La nouvelle politique énergétique suscite par contre des réactions sceptiques, voire l’opposition, des forces du centre-droit et de la droite. «Le gouvernement est en train de surestimer le potentiel des énergies renouvelables et de sous-estimer la demande d’électricité, qui a augmenté de manière régulière durant les dernières décennies», déclare l’ancien-sénateur Rolf Büttiker.

Cet expert de politique énergétique du Parti libéral-radical et président de l’entreprise électrique Onyx est persuadé que cette augmentation va se poursuivre. «D’une part parce que la population augmente et, de l’autre, précisément parce que les diverses mesures prévues sont destinées à augmenter la consommation: nous pensons simplement aux voitures électriques ou au remplacement des chauffages à mazout par des sondes thermiques.»

Scepticisme aussi du côté du Forum nucléaire suisse, qui se bat pour le maintien de l’atome. «Pour compenser 40% de l’électricité produite par les installations nucléaires, il faudra probablement se rabattre sur des importations massives et sur les centrales à gaz. Nous sommes donc convaincus que l’énergie nucléaire indigène reste la meilleure option, que ce soit au niveau économique, de la sécurité de l’approvisionnement et des émissions de CO2», soutient Roland Bilang, directeur de l’association.

Légitimation populaire

Si l’avenir énergétique garde des zones d’ombre, on ne sait pas non plus quand les centrales nucléaires seront fermées. «Le Conseil fédéral veut encore reporter sa décision de plusieurs années. Selon nous, ce n’est pas un bon choix, parce que sans une date définitive, il est plus difficile de faire pression pour accélérer le développement des énergies renouvelables», affirme Eric Nussbaumer.

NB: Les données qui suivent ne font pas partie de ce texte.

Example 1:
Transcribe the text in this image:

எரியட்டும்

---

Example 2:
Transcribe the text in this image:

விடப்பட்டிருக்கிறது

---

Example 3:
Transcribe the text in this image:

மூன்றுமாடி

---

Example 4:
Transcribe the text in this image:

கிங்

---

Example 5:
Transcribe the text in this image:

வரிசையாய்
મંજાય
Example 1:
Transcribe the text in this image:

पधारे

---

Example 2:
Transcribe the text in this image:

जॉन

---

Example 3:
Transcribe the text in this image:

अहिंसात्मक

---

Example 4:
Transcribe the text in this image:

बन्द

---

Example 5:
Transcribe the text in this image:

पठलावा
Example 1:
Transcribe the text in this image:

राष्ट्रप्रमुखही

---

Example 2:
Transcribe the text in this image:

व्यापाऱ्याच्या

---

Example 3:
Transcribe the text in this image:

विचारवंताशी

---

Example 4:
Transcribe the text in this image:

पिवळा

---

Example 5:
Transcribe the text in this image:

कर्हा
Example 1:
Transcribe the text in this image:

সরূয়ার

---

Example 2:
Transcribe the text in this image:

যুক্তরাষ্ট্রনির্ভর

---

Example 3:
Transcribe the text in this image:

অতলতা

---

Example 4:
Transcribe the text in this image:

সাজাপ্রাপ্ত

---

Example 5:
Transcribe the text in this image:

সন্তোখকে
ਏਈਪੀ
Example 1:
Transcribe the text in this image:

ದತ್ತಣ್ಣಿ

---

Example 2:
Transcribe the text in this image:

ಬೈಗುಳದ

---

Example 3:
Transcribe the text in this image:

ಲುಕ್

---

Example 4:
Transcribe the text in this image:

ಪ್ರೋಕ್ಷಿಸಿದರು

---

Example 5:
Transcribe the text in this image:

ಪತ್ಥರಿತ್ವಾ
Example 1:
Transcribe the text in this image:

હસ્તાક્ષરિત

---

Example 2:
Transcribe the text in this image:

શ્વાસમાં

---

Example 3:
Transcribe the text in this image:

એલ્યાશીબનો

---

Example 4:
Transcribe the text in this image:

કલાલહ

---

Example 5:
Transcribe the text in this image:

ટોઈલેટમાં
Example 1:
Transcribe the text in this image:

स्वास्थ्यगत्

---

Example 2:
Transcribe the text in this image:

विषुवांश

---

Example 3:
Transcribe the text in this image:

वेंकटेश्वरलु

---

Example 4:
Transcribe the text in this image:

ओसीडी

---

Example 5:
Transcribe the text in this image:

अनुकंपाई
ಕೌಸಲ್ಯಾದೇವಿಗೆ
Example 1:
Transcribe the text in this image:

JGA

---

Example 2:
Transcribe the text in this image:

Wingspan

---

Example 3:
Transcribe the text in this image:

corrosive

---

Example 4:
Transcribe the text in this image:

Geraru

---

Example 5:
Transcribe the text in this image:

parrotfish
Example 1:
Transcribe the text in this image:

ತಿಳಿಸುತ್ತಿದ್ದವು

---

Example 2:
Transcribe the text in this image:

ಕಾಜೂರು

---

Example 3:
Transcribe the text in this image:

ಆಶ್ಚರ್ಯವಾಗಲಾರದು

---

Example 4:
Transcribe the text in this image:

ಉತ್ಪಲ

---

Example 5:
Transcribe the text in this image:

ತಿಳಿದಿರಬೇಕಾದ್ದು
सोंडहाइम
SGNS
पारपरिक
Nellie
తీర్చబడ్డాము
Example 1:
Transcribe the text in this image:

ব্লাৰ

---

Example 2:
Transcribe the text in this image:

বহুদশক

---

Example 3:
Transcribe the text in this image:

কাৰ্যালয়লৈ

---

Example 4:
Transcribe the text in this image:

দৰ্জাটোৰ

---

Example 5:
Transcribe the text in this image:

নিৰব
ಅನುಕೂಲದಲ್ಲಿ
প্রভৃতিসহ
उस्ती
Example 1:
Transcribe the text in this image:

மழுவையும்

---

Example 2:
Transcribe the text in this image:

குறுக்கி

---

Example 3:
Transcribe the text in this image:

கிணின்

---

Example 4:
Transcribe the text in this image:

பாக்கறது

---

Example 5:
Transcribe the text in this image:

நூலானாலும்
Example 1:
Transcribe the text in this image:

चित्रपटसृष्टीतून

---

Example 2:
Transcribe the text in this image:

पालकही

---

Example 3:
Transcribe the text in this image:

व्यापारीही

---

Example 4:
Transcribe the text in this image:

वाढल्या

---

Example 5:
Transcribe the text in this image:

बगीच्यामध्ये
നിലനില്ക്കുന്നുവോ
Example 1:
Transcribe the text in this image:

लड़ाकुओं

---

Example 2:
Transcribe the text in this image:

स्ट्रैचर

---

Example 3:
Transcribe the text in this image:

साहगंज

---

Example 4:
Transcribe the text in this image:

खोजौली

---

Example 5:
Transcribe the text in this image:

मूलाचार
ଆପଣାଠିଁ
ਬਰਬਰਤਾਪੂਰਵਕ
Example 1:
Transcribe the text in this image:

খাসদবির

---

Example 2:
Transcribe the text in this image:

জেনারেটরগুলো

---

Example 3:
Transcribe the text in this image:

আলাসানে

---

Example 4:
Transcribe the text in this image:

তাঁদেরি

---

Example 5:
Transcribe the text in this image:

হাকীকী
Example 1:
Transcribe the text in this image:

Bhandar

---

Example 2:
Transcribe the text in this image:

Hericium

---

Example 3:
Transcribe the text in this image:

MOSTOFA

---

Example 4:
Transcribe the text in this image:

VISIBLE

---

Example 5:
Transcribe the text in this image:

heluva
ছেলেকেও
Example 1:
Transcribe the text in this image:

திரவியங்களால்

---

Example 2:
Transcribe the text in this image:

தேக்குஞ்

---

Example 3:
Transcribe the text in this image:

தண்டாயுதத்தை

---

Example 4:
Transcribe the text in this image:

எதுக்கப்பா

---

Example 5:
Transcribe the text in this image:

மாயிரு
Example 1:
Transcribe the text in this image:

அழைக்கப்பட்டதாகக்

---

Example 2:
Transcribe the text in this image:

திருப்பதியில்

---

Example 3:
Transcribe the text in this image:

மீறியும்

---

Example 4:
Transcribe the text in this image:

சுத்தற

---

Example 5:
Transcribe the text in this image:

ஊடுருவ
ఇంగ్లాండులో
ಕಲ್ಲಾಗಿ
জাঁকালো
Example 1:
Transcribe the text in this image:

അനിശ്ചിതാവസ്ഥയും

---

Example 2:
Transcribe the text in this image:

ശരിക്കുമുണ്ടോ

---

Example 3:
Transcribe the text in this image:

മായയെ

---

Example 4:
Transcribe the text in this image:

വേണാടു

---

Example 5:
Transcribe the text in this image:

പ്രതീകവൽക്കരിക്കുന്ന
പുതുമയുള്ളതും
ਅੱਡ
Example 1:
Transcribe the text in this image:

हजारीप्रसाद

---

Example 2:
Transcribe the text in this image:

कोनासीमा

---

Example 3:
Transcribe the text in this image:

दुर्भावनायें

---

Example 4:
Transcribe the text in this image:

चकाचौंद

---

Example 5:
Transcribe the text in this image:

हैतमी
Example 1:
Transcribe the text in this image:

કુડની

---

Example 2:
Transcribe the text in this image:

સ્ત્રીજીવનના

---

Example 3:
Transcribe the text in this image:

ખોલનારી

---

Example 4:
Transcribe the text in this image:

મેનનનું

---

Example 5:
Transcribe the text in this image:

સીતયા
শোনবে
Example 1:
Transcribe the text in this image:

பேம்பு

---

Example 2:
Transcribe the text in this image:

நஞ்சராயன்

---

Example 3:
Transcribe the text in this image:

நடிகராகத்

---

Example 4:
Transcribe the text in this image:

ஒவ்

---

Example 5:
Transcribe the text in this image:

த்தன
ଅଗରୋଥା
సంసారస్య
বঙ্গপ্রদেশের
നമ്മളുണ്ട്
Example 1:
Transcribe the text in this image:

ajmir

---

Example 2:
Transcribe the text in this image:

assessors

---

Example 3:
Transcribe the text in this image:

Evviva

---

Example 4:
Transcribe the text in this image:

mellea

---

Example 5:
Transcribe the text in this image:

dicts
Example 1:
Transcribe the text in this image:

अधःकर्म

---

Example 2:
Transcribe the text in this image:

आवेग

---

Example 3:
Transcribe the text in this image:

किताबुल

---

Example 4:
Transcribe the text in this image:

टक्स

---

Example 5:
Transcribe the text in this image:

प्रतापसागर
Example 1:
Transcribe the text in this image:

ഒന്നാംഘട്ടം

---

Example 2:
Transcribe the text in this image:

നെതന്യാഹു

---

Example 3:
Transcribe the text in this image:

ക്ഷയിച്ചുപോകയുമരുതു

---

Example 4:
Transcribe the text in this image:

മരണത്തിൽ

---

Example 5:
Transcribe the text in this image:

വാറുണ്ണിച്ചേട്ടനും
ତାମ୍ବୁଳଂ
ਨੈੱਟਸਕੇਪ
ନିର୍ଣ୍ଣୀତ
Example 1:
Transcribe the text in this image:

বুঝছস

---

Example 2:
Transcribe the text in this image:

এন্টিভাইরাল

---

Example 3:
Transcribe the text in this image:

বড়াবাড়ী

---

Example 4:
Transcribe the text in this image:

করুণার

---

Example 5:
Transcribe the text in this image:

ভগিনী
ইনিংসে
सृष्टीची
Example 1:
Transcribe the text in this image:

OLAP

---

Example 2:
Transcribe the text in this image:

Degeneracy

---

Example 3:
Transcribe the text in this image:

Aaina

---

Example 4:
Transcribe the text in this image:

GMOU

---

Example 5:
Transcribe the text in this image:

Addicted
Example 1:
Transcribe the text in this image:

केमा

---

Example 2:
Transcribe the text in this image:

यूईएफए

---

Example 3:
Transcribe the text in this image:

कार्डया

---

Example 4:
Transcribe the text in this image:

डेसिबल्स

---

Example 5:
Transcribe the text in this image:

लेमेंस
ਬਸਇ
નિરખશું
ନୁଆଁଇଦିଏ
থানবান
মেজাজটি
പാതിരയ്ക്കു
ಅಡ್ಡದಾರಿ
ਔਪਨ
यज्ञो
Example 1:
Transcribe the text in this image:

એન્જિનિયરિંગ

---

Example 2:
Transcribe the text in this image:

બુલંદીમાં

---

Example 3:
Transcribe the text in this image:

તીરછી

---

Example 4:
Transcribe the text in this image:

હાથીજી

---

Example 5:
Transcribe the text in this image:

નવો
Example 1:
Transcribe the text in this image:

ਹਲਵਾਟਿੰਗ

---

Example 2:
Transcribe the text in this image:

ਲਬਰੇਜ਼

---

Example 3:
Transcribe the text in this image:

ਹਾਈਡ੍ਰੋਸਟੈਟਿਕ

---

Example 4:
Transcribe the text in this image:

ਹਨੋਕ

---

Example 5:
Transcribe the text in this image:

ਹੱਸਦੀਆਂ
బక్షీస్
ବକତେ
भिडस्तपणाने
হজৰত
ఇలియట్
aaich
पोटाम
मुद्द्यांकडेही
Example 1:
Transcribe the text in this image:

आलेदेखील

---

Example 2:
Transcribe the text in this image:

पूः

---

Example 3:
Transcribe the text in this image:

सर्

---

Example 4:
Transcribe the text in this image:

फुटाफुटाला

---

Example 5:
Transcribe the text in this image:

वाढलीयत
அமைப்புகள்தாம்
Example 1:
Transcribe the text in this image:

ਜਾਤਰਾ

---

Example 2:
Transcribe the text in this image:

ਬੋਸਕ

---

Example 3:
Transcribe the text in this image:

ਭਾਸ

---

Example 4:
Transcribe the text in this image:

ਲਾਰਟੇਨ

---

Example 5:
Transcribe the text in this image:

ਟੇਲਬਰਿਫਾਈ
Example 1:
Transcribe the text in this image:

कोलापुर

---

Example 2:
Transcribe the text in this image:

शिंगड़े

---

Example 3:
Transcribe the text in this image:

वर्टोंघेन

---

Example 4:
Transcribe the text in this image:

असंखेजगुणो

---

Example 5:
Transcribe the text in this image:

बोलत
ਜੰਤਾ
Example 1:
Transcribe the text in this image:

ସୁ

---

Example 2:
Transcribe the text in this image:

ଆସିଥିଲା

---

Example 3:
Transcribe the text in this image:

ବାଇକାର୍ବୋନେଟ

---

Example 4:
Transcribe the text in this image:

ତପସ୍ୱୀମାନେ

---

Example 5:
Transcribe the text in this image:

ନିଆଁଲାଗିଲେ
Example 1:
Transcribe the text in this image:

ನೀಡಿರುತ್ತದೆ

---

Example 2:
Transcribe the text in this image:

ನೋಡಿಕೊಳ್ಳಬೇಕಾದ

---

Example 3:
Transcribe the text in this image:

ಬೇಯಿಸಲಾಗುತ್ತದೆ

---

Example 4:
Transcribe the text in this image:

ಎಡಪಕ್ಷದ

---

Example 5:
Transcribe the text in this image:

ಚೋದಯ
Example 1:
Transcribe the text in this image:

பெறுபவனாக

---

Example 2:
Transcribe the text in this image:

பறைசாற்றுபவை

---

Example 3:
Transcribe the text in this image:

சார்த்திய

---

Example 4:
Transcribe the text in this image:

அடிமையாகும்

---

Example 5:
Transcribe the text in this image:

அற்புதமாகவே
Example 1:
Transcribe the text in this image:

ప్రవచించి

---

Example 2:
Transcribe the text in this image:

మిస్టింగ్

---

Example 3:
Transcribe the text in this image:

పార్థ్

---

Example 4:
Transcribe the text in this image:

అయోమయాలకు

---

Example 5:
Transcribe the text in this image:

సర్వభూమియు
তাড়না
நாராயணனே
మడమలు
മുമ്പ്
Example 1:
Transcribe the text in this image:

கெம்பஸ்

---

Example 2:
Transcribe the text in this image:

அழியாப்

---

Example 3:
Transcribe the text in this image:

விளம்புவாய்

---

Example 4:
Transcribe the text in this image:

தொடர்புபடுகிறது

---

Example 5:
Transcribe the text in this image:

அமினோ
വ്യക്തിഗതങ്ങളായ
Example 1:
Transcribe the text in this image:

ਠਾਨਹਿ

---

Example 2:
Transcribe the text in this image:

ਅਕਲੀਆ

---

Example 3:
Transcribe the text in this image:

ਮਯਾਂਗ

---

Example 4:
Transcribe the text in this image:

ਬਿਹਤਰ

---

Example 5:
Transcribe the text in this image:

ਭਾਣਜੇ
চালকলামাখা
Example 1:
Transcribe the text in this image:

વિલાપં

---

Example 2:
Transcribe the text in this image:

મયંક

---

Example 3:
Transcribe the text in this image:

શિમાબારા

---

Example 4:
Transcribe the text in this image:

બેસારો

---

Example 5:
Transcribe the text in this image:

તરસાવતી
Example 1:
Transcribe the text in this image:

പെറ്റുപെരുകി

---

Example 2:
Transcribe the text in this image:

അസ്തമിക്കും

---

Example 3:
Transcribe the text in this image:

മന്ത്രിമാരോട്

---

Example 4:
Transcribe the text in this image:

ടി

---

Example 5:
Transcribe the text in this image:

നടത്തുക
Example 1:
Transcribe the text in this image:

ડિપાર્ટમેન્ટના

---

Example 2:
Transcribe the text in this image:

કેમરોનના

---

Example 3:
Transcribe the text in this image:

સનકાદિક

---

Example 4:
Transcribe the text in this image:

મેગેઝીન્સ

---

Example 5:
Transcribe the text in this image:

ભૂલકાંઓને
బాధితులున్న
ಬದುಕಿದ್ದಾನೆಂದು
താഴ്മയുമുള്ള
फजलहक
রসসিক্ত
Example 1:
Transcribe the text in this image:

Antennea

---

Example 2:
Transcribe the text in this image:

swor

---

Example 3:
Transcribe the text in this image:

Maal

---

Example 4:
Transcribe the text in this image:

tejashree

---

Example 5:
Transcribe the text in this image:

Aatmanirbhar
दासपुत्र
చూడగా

Alors que socialistes et Verts poussent à un abandon rapide du nucléaire, les partisans de l’atome n’ont pas perdu espoir. «Je pense que ce serait une erreur de fermer toutes les portes trop rapidement, aussi parce que des technologies nucléaires plus sûres peuvent être mises au point ces prochains années, soutient Rolf Büttiker. Un virage aussi radical vers un avenir aussi incertain devrait au moins être légitimé par un vote populaire.»

Après la catastrophe de Fukushima, le gouvernement et une majorité du centre et de la gauche du Parlement ont décidé de renoncer à la construction de nouvelles centrales nucléaires.

Une décision sur la date de fermeture des cinq installations existantes n’a cependant pas encore été prise.

Une durée de vie de 40 ans maximum était prévue initialement. Actuellement, le gouvernement penche pour 50 ans. Dans ce cas, la dernière centrale serait fermée en 2034.

Selon le projet mis en consultation jusqu’à fin janvier 2013, la consommation sera réduites d’un tiers d’ici à 2035 et de presque la moitié d’ici à 2050.

Les mesures d’économie frapperont surtout les combustibles fossiles (pétrole, gaz et charbon), qui couvrent environ 70% de la demande totale.

Cette part devrait descendre au-dessous de 50% d’ici à 2050, alors que le reste de la demande sera assuré presque exclusivement par des sources énergétiques renouvelables.